# Sig Request



## UFC_OWNS (Jul 7, 2010)

Patrice O'Neal and write somewhere RIP Patrice O'Neal 1969-2011 charming half of heaven and infuriating half and then switching. 2 mil in creds for person who does it thanks. Use these photos


----------



## UFC_OWNS (Jul 7, 2010)

bumpitidy bump bump


----------



## Rusty (Apr 13, 2010)

Good luck on getting anyone to do a sig owns. I can't remember the last time anyone helped out someone else on here sig wise:thumbsdown:


----------



## UFC_OWNS (Jul 7, 2010)

whaaa, has all the sig creators fecked off or something?


----------



## Rusty (Apr 13, 2010)

Just not that much call for it nowadays it seems.

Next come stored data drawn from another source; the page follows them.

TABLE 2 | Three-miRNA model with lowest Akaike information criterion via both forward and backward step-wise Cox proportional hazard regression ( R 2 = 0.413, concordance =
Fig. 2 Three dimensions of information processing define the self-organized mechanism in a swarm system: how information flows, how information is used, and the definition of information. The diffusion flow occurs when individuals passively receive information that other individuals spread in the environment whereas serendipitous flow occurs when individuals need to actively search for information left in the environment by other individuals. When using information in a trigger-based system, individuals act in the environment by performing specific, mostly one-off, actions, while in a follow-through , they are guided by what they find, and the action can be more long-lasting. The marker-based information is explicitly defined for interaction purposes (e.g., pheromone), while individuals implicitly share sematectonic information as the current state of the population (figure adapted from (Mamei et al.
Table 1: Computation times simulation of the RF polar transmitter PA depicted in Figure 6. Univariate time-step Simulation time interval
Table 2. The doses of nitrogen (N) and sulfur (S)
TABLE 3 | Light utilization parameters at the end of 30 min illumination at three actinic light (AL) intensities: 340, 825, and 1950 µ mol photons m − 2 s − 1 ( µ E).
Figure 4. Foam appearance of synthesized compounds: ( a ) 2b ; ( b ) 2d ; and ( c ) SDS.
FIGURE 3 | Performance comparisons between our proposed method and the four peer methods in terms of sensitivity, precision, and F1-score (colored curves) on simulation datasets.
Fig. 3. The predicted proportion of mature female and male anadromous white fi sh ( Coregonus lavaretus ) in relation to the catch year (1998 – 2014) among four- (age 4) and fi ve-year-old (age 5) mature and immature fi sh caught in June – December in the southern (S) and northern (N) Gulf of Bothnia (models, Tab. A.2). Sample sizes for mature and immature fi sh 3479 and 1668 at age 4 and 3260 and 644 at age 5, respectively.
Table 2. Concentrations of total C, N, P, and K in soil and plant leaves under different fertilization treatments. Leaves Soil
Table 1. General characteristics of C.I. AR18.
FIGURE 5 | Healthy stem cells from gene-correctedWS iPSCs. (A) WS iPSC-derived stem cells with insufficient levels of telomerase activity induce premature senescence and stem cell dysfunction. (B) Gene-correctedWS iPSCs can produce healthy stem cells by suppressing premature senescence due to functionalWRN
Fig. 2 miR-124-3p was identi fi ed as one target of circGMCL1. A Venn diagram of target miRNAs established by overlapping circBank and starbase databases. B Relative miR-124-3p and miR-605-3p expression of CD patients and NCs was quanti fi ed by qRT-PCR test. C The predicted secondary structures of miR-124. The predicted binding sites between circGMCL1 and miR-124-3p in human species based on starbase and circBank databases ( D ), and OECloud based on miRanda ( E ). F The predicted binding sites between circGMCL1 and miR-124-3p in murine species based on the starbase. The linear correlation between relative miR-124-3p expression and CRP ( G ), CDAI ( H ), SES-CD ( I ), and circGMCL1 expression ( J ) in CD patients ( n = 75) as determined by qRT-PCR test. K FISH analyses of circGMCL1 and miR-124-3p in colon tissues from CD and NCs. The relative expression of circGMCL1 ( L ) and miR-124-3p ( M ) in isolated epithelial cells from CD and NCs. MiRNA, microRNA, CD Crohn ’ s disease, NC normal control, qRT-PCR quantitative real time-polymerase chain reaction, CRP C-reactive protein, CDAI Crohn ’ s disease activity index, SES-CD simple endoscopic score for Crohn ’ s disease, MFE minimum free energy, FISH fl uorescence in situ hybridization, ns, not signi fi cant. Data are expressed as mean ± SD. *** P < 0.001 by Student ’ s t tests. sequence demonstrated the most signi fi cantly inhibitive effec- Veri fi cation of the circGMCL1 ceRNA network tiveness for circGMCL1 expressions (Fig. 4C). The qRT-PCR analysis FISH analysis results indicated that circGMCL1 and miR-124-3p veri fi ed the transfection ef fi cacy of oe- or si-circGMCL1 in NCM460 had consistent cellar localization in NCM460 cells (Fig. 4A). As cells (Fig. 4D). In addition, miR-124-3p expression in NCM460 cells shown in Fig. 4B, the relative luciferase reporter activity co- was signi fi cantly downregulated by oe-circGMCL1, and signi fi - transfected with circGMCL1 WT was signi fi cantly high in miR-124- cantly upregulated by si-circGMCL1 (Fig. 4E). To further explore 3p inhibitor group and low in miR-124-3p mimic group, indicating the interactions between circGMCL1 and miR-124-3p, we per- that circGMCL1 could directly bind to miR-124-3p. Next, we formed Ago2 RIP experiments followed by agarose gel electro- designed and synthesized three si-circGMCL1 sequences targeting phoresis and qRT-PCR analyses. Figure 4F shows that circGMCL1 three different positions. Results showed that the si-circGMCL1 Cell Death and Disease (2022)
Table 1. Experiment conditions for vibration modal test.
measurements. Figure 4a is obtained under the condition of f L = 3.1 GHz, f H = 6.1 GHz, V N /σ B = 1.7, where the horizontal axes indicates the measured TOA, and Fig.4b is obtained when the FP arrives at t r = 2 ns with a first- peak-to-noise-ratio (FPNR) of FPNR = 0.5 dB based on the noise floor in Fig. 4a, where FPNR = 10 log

You gotta change that avy though bro. Disturbing to say the least


----------



## UFC_OWNS (Jul 7, 2010)

Rusty said:


> Just not that much call for it nowadays it seems. You gotta change that avy though bro. Disturbing to say the least


and kill this strange boner I have going? not on your life rusty


----------



## Toxic (Mar 1, 2007)

I would have done something sooner but when I saw him in your sig I thought this request had been filled.


----------



## UFC_OWNS (Jul 7, 2010)

Toxic said:


> I would have done something sooner but when I saw him in your sig I thought this request had been filled.


thank you so much toxic im sending you creds now ill get rauno to replace my patrice sig above my spoiler tags


----------